Wizard fight, rarrrrgh! Flaming incantations of doom! Planets realigned for arcane rites! Gnarled staves spitting magma death! Exciting stuff. Unless you’re Doodle Hex, which re-imagines warlock battles as a cross between a calligraphy lesson and a sushi bar. Imagine a sushi conveyor belt with two rival wizards perched at each end. Instead of snarling out an alakazam they politely lay spells onto the belt, patiently waiting for them to circulate and detonate in their opponent’s face. It’s a game of strategy and timing. Strategy, in that for optimal damage an attack spell should arrive after a shield stunner, and timing, in that each spell travels at its own speed, so they won’t necessarily reach the target in the order they’re unleashed.
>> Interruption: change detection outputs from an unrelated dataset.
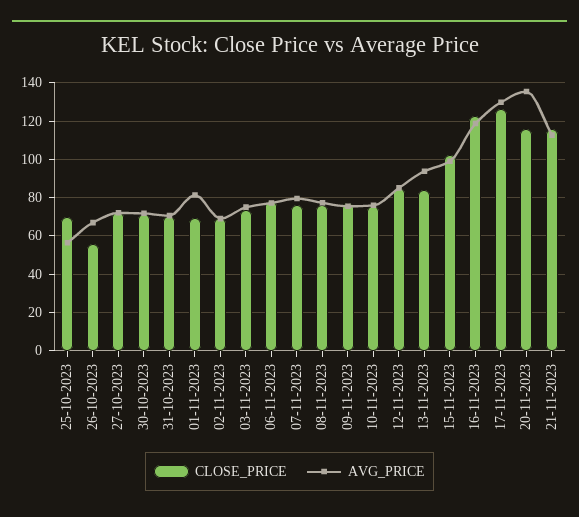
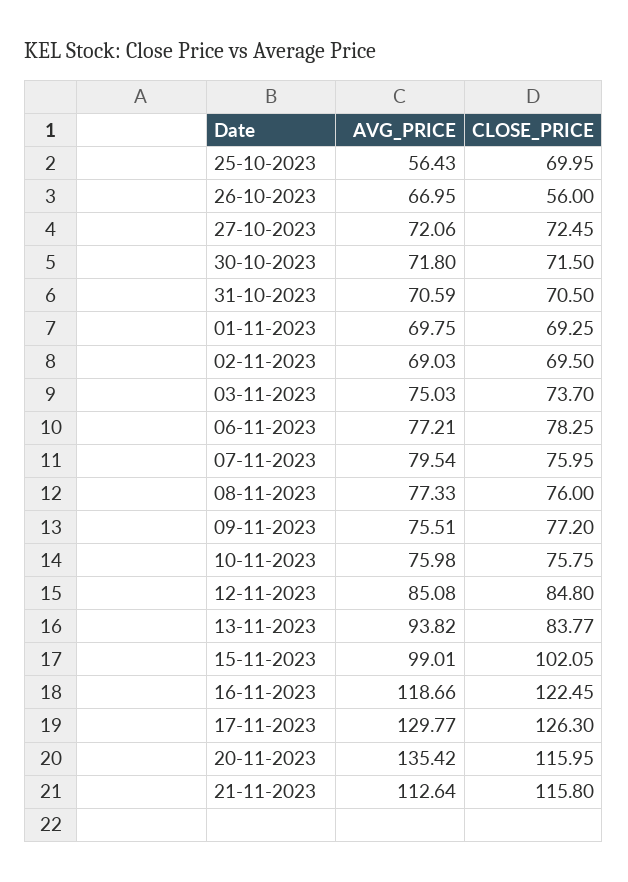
  {
    "CLOSE_PRICE": {
      "25-10-2023": 69.95,
      "26-10-2023": 56,
      "27-10-2023": 72.45,
      "30-10-2023": 71.5,
      "31-10-2023": 70.5,
      "01-11-2023": 69.25,
      "02-11-2023": 69.5,
      "03-11-2023": 73.7,
      "06-11-2023": 78.25,
      "07-11-2023": 75.95,
      "08-11-2023": 76,
      "09-11-2023": 77.2,
      "10-11-2023": 75.75,
      "12-11-2023": 84.8,
      "13-11-2023": 83.77,
      "15-11-2023": 102.05,
      "16-11-2023": 122.45,
      "17-11-2023": 126.3,
      "20-11-2023": 115.95,
      "21-11-2023": 115.8
    },
    "AVG_PRICE": {
      "25-10-2023": 56.43,
      "26-10-2023": 66.95,
      "27-10-2023": 72.06,
      "30-10-2023": 71.8,
      "31-10-2023": 70.59,
-     "01-11-2023": 80,
+     "01-11-2023": 69.75,
      "02-11-2023": 69.03,
      "03-11-2023": 75.03,
      "06-11-2023": 77.21,
      "07-11-2023": 79.54,
      "08-11-2023": 77.33,
      "09-11-2023": 75.51,
      "10-11-2023": 75.98,
      "12-11-2023": 85.08,
      "13-11-2023": 93.82,
      "15-11-2023": 99.01,
      "16-11-2023": 118.66,
      "17-11-2023": 129.77,
      "20-11-2023": 135.42,
      "21-11-2023": 112.64
    }
  }

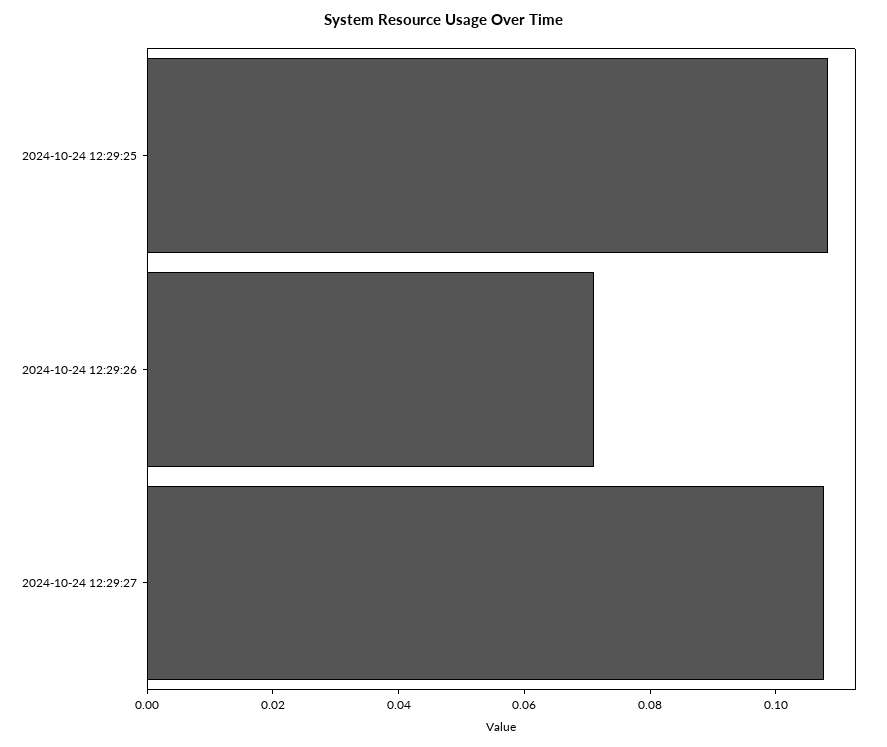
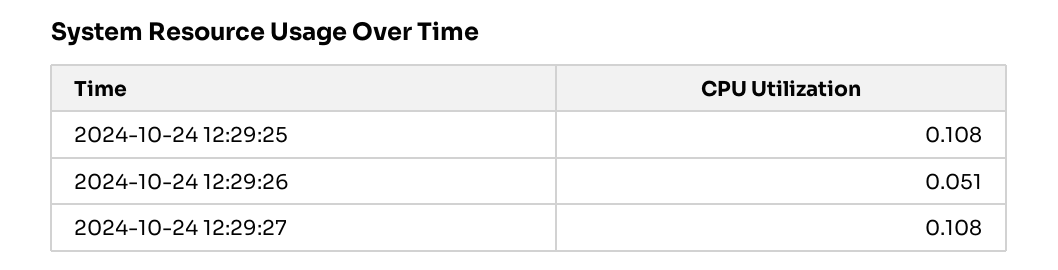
  {
    "2024-10-24 12:29:25": 0.108,
-   "2024-10-24 12:29:26": 0.07,
+   "2024-10-24 12:29:26": 0.051,
    "2024-10-24 12:29:27": 0.108
  }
Sounds confusing (though we’d put some of that down to the rubbish sushi analogy) - and this is just the basics. It’s structured like a beat-’em-up, and you vie for best out of three rounds against each contestant, each victory bringing a new rune or mechanic to the arena. Your basic weak, strong and stun attacks are soon joined by moves that plug your foe’s flow of runes or wipe all runes in circulation at the expense of some health.
It reminds us of the excellent Zendoku, the sudoku-based brawler. It has all the ferocity of a back and forth fight, with the novel twist of mental patience needed for a victory. As with Zendoku, the single-player mode is little more than a training ground for DS-to-DS hexing, although each new contestant does an excellent job of introducing you to fighting approaches. Unlike straight beat-’em-ups where each character brings signature moves to the table, this shows that one versatile system can equally impress. The big question is whether or not you’ve got a chum willing to put in the time to learn it all: dip-in fun, it ain’t. That some dumb, rune-lobbing galoot can’t goose their way to victory is a huge plus; that some dumb, rune-lobbing galoot can’t really have any fun, slightly less so. A refreshing system sure, but these doodles ain’t no doddle.